María Pérez: La discriminación sexual es una cuestión cultural que se puede cambiar

Enmarcada en la X Semana de la Fraternidad, organizada por FRATER - España, ayer tuvo lugar la primera ponencia, a cargo de la trabajadora social María Pérez. titulada “Discriminación y eliminación de barreras de género”. Pérez, aunque incidió en hablar de las desigualdades hombre - mujer, reconoció que la discriminación se agrava en caso de mujeres discapacitadas.

¿Cuál es el eje central de su ponencia de la X Semana de la Fraternidad, titulada ‘Discriminación y eliminación de barreras de género?

Voy a partir de mis experiencias en Nicaragua, trabajando con mujeres víctimas de violencia, y en España, con mujeres presas. Voy a plantear situaciones de violencia hacia las mujeres, no solamente física, sino en aspectos en los que se plasma esa discriminación entre hombres y mujeres, en todo lo que nos rodea, desde nuestra primera infancia, en los medios de comunicación, en la publicidad… Hay que hacer visibles esas desigualdades que pasan desapercibidas y que discriminan a la mujer, convirtiéndola en un objeto sexual, en inferior al hombre o en situación de desigualdad en cuanto a derechos.

¿Usted cree que esa discriminación sigue vigente hoy en día?

Sin lugar a dudas. Y, además, nos hemos acostumbrado a ella. Es necesario educar la mirada para ver esas situaciones, para ser capaces de detectar la discriminación sexual hacia la mujer.

¿Y se puede trabajar la mirada para detectar esas discriminaciones?

Sí. Hay que partir de explicar la historia de las mujeres, que han sido invisibles durante mucho tiempo. Lamentablemente ha sido muy habitual representar a la mujer como alguien inferior al hombre, como un objeto sexual… En la antigüedad, la mujer era el cuerpo y el hombre la mente. Algo de eso persiste. Todavía hay ámbitos en la que se nos roba la capacidad de ser inteligentes, de acceder a puestos de representación, de tener opinión sobre nuestra vida o sobre cuestiones importantes.

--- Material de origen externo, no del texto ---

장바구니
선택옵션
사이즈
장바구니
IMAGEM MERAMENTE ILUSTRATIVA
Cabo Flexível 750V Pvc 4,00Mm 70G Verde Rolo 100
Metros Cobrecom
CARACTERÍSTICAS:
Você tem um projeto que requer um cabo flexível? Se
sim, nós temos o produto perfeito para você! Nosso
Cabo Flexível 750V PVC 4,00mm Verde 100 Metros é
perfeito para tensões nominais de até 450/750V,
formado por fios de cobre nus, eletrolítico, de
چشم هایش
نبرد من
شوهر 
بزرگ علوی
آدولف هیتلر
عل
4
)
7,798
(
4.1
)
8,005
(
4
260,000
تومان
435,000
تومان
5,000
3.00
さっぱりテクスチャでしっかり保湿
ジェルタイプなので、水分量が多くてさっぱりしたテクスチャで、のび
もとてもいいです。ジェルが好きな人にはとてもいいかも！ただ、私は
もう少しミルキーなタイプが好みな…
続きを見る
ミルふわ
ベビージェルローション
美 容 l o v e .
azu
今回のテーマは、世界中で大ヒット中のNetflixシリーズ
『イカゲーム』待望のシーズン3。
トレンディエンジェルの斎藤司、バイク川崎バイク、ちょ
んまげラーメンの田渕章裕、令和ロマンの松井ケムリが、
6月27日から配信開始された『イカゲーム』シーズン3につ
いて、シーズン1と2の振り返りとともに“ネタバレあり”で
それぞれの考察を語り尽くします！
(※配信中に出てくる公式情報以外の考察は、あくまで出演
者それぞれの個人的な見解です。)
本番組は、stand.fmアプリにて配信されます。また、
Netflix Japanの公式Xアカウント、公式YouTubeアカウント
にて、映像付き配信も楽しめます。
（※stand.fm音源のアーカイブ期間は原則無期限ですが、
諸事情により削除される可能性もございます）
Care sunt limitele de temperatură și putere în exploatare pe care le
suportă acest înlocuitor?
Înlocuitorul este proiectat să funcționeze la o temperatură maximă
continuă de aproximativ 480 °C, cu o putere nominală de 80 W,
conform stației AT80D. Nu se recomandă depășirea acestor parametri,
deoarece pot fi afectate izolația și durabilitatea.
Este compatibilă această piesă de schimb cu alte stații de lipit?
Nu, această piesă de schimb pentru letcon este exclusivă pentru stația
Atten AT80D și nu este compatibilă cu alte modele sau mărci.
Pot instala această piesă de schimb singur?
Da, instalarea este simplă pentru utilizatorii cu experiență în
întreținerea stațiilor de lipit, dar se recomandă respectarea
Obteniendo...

¿En qué ámbitos se puede apreciar con claridad la discriminación sexual?

Uno de los espacios donde es más palpable es en la familia. No es que la discriminación surja ahí, pero la familia está dentro de un contexto social y cultural, y asume estereotipos… Es lo que yo llamo la ideología dominante. La familia forma parte de un sistema patriarcal, donde domina el machismo.

¿Cómo interioriza la persona discriminada esa situación? ¿se rebela, la asume…?

Es un elevado número de casos, se asimila esa discriminación. Se produce una identificación con el opresor. Se asimila que “esto es así y este papel es el que ha tocado vivir”. Esas personas asimilan el rol de víctima, sin cuestionarse su proyecto de vida.

¿Qué mensajes positivos se pueden mandar a las personas discriminadas?

Ha habido avances en los últimos años. Además, la situación no es lo mismo en España que en otros países. Como mensaje positivo hay que lanzar que la discriminación es una construcción cultural, que se puede cambiar; no es algo innato al ser humano, natural.

Por último, ¿qué puede hacer una persona discriminada frente a quien la discrimina?

Hay que tener referentes que cuestionen la manera de pensar de quien discrimina. Se llegó a pensar que la mujer no podía dedicarse a investigar, y hay mil ejemplos que demuestran lo equivocado que es opinar así. Insisto, la discriminación no es una cuestión de la naturaleza, es una cuestión cultural que podemos cambiar.